I would use a little device I have to locate which circuits are on which breakers. I don't think it will work on fuses.

What I do, and this may or may not work for you, is to get some 3 x 5 index cards, one for each breaker. Then I choose an outlet and connect the transmitter. I use the receiver to chirp out the breaker. Since the transmitter gets it's power from the outlet, if I have found the correct breaker and turn it off, the transmitter will shut down and I have positive ID for that circuit. While the breaker is off I use a tester to try to locate as many other outlets that are down. I list all the outlets as I find them on the cards until every outlet has it's breaker ID's.

Since flicking the breakers off may not do well to entertain the customers I would try to schedule the mapping while the restaurant was closed.
 

laketime

Senior Member
I have done this before and have a system set up for doing it, I was looking for for circuit tracers that people recommend.
 

Cow

Senior Member
Location
Eastern Oregon
Occupation
Electrician
I'm sure you seen it in your searches but an Amprobe AT-2005 works awesome for live circuit breaker finding. Mine gets used for this probably 95% of the time, I've only used it 2-3 times for actually tracing a circuit in walls, etc.

It has a 2 prong cord end for plugging into 120v receps or alligator clips for clamping onto disconnect lugs, etc. Super easy to use also, plug the transmitter in or clamp the clips onto the lugs, run the receiver down the breakers until the signal is in the middle of the range. Once narrowed down, one breaker will give you a strong signal but you won't pick anything up from the other adjacent breakers. It makes it very clear which one is the correct breaker, there's no guesswork. You can even tell when you're in the wrong panel as the signal is garbled and doesn't sound like it should.

The easiest would be two guys with radios, one guy plugging the transmitter in and labeling circuits while the other guy scans the panel to locate the breaker with the receiver.
 

cadpoint

Senior Member
Location
Durham, NC
IMO, Well I guess You didn't find my thread :D

148336_sperry-breaker-finde.jpg

I really like this instrument for testing and for a few extra dollars you can get the lamp tester as shown at the bottom of the web page. As you stated all your requirements can be met using this one device.

148337_accessory-adapter-kit.jpg


A Tool Supplier

What the picture doesn't show is the back of the instrument that would present the breaker sensing part. Once the screamer is left in the receptacle, the sensor will chirp as you walk by a connected receptacle, or even with the wires in the box, as well as ID the desired breaker in panel. Thin profile breakers are a littler trickier...

## Assigned task:
Return everything in the breaker-finding thread from "The easiest would" down to "this one device.", copied word for word. The items here have nothing to do with the breaker-finding thread.

## Records provided:
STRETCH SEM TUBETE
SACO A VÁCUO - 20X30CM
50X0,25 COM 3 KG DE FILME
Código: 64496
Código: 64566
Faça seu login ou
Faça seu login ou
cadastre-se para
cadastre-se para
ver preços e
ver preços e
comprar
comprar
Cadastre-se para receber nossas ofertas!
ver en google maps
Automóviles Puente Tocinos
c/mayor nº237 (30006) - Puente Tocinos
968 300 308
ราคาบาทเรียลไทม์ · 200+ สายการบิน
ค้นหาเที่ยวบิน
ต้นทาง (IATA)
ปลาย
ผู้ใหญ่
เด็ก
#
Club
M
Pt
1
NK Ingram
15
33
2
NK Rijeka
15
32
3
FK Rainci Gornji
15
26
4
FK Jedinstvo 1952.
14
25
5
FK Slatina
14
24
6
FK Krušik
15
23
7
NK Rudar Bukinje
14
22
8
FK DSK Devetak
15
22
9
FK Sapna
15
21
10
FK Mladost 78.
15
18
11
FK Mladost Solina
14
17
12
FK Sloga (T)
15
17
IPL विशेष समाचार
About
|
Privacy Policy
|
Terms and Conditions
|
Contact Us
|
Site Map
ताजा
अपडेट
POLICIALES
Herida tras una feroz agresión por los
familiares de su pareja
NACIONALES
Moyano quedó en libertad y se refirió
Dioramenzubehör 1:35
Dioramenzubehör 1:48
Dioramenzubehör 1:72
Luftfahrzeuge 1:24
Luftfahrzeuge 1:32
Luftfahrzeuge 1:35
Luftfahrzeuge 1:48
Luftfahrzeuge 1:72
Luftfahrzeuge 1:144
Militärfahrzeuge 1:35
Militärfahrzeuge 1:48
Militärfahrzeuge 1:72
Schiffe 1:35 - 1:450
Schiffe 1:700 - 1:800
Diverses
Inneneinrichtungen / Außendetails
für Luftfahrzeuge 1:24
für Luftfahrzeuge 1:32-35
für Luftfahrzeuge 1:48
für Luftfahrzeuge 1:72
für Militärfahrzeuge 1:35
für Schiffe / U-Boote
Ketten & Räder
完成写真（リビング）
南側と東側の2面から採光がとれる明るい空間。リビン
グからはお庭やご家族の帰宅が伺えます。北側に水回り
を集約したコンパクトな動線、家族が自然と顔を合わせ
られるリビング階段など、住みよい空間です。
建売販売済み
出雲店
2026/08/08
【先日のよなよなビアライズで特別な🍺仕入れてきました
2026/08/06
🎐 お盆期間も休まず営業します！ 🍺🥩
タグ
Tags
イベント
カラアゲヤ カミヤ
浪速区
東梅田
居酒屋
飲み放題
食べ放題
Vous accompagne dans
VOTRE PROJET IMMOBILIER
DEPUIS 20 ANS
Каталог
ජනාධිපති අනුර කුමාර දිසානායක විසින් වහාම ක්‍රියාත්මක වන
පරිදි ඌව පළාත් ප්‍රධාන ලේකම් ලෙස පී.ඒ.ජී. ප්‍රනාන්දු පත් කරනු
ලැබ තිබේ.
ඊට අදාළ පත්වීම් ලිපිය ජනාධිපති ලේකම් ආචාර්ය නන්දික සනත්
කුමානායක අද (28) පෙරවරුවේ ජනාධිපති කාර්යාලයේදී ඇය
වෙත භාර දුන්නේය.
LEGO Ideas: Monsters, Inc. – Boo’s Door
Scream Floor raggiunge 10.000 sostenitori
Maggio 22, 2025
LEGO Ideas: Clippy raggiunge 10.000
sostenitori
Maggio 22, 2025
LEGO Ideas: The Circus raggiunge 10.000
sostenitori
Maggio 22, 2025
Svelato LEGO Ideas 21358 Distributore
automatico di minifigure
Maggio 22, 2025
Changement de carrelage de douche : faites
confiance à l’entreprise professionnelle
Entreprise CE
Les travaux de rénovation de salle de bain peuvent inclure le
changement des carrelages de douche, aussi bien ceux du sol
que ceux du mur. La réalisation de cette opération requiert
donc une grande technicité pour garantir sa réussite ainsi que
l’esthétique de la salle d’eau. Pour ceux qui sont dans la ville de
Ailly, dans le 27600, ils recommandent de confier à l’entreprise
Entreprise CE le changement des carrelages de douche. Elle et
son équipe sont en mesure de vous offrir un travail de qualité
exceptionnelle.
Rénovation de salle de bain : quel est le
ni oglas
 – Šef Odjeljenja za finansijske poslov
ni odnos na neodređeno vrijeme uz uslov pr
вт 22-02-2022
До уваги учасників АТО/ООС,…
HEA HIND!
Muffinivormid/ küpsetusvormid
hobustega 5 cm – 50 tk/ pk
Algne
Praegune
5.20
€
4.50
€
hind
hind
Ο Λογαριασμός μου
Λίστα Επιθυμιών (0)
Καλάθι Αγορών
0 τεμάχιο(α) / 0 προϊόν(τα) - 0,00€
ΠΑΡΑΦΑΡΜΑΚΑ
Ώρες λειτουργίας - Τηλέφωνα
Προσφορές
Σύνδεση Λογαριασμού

## Response to this task:
The easiest would be two guys with radios, one guy plugging the transmitter in and labeling circuits while the other guy scans the panel to locate the breaker with the receiver.
 

cadpoint

Senior Member
Location
Durham, NC
IMO, Well I guess You didn't find my thread :D

148336_sperry-breaker-finde.jpg

I really like this instrument for testing and for a few extra dollars you can get the lamp tester as shown at the bottom of the web page. As you stated all your requirements can be met using this one device.